(Before and after images)
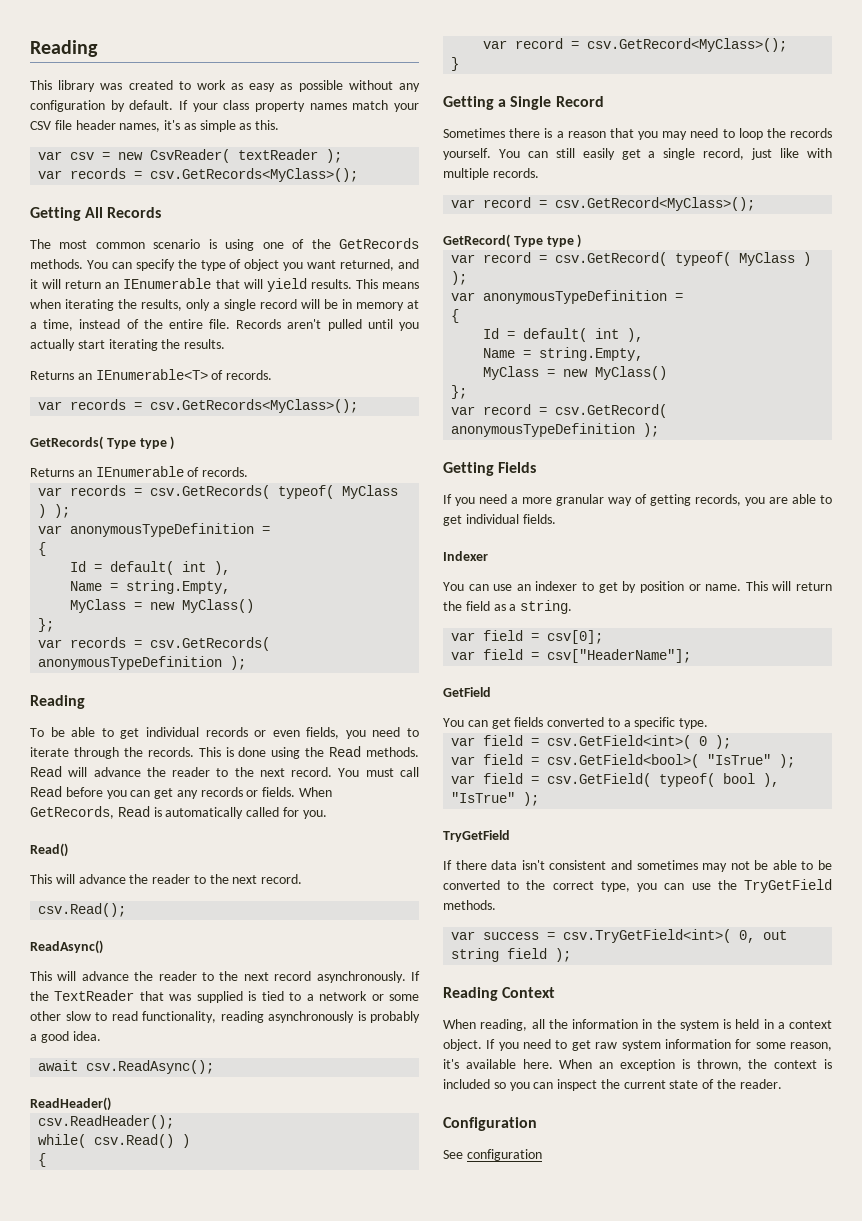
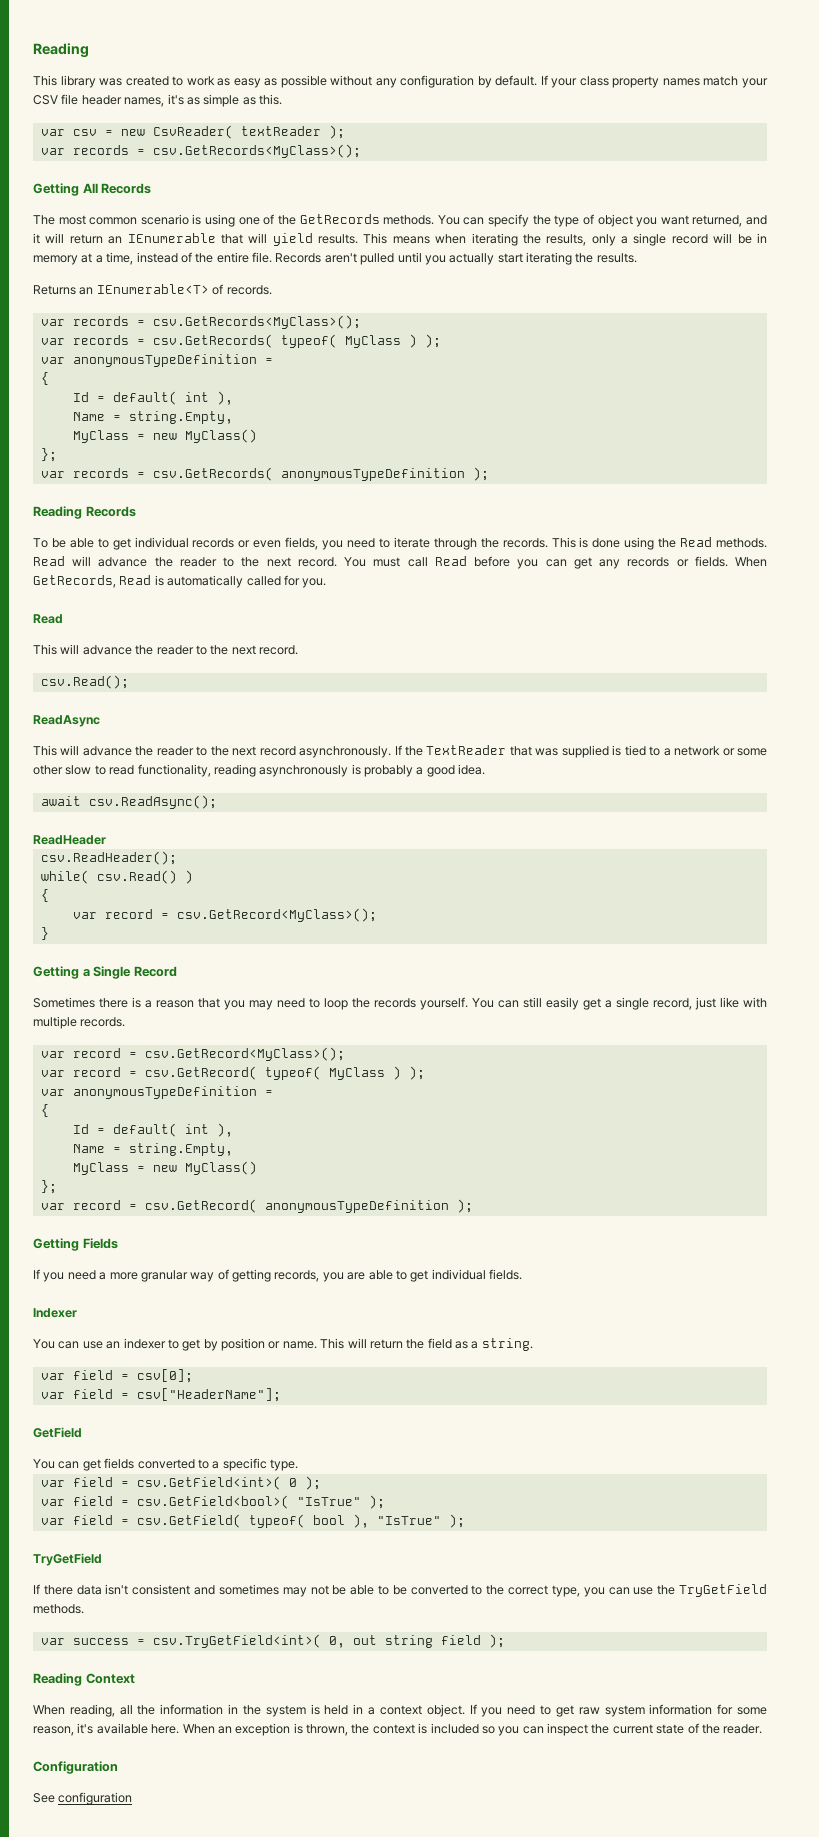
[30,436,175,450] [30,466,249,477] // GetRecords( Type type ) // Returns an IEnumerable of records. -> (361, 322) none
(85, 702) none -> [85,506,136,517] Records
[30,843,68,857] Read() -> [33,614,63,624] Read
[30,940,103,954] ReadAsync() -> [33,715,100,727] ReadAsync
[30,1097,111,1111] ReadHeader() -> [33,835,106,845] ReadHeader
[443,234,582,248] // GetRecord( Type type ) -> (345, 1054) none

■ **ACTIVITY**:
Once you have found every line above holding the word "none", copy those lines.

■ **RESPONSE AREA**:
[30,436,175,450] [30,466,249,477] // GetRecords( Type type ) // Returns an IEnumerable of records. -> (361, 322) none
(85, 702) none -> [85,506,136,517] Records
[443,234,582,248] // GetRecord( Type type ) -> (345, 1054) none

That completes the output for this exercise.